Mae McQuade says she is sick of reading the newspaper. McQuade, who has owned and operated Pennsylvania's Chatelaine Bed & Breakfast for 27 years, relies on Penn State alumni and fans come football season to fill her open rooms.

But this year has brought unprecedented challenges for her small business, and, she says, the local media isn’t helping ease her concerns.

"There is something in the paper everyday about [football] players deciding  to leave and go someplace else,” McQuade said. “I think our old fans and new  ones will come through if the team members will stop bailing out and going  to other universities.”

The once-untouchable Nittany Lions are set to begin the football season in the shadow of one of college sports’ biggest scandals. Meanwhile, business owners from the State College area are divided over just how much impact the NCAA sanctions will have on their bottom lines.

Last month the NCAA wiped out 14 years of former coach Joe Paterno’s wins, fined the school $60 million and ruled the Penn State football program will be on probation for the next five years,according to In addition, the number of scholarships awarded was capped at 20 below the normal limit for the next four years, and the football team will be forced to sit out the postseason for that long, all in response to the Jerry Sandusky child sex abuse scandal.

For a school that lives and breathes football, the sanctions bring businesses like Erin O’Leary’s Old State Clothing Company into uncharted territory. O’Leary, who has been in business since 1998, is licensed through the university to sell PSU apparel and merchandise. She has one location across from the football stadium and another in downtown State College.

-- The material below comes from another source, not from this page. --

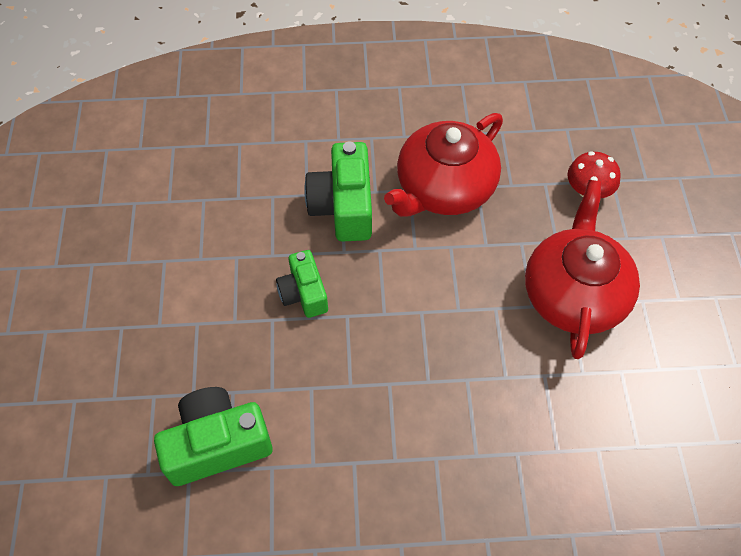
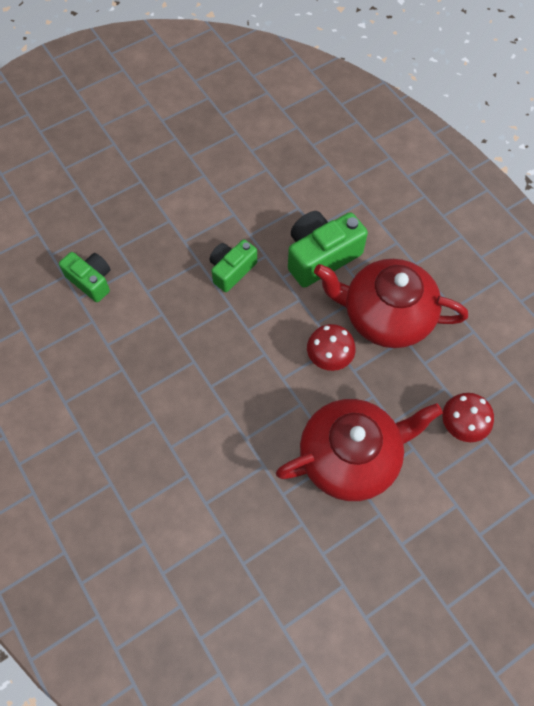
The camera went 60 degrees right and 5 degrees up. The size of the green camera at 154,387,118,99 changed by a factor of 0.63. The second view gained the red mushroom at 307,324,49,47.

“There’s a lot of uncertainty as to how these sanctions will influence people’s buying habits,” O’Leary said. “I think it would be naïve to say it won’t impact [sales]. The decision is unprecedented, so we can’t even draw on other schools’ experiences.”

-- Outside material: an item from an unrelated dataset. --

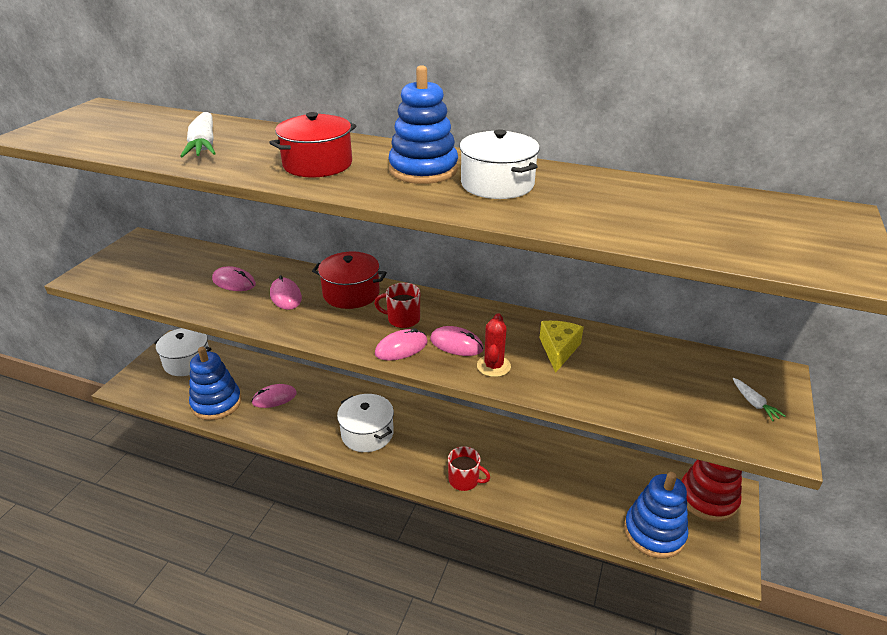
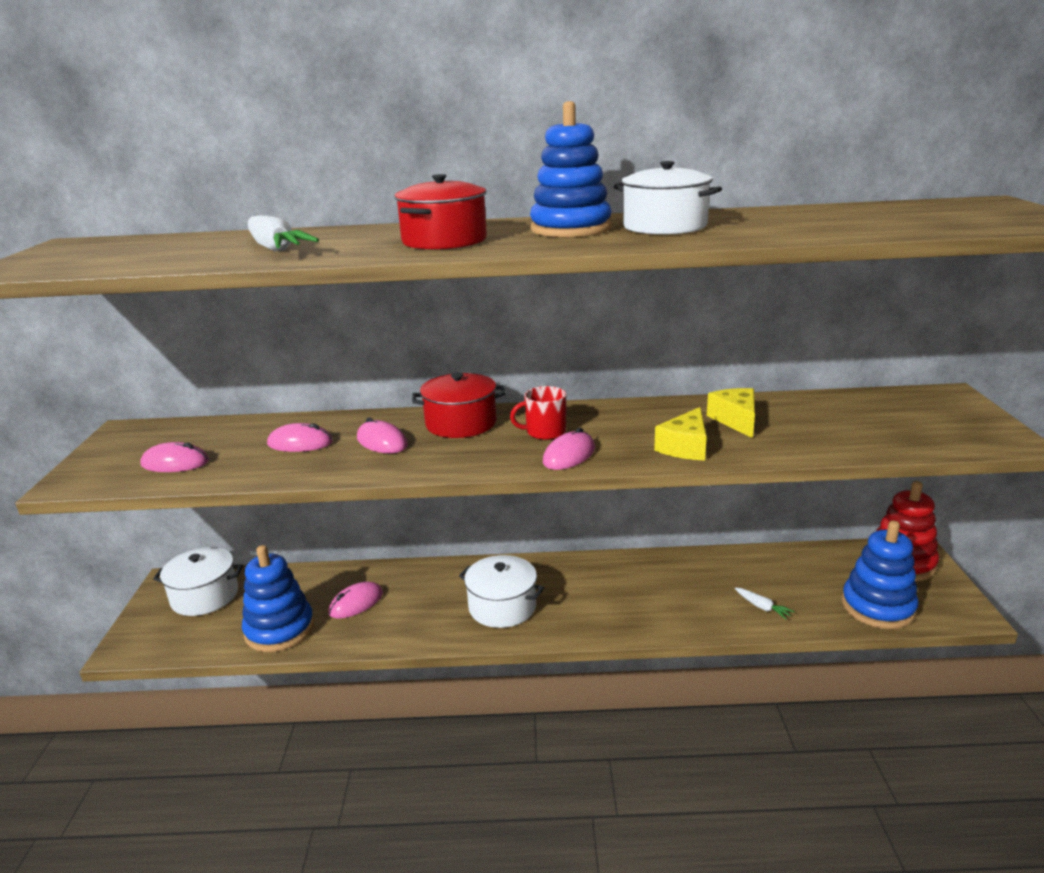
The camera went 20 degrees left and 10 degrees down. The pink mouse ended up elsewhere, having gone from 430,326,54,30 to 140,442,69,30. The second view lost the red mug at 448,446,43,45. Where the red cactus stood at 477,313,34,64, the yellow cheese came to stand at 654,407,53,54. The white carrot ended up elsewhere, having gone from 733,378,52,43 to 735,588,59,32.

Shoppers who once flocked to Paterno-licensed football apparel and gear are now turning to more inspirational items, she said, with sayings like, ‘We Believe in Penn State.’ Sales have remained strong, nonetheless, she said.

“I do believe that with the largest alumni base in the country, most Penn Staters will come through this,” O’Leary said. “They are resigned to believing in PSU regardless of what one man did.”

Dave Krauth, owner of Rotelli Italian restaurant and sports bar, said he is not as concerned with this upcoming season as he is for the future of the football program. The sanctions may have a heavy impact on scholarships and recruitment, he said.

“If they do severely impact the talent level in the field, it’s a question of if the fans will support the team,” Krauth said. “The team this year is in pretty good shape.”

His business relies on football fans for game watching in its sports bar for about 10% of its profits, Krauth said, so he is thankful away games weren’t banned from broadcast television by the NCAA. Rotelli will continue to run the same specials on food and drinks as he has for the past six years.

For McQuade things are looking solid going into the season. She has yet to have a cancellation, and is offering discounts on her site for rooms.

“I think we will be ok,” she said. “Attendance may be down a little bit this first year, but we will be alright. I don’t think any business will close down because football has a couple of off years.”

Krauth said students and fans are ready to move on and begin a new, post-scandal era for the university and its football program.

“There’s only so long you can be backed into a corner without fighting back,” he said. “I think students and alumni are proud to say they still support the school.”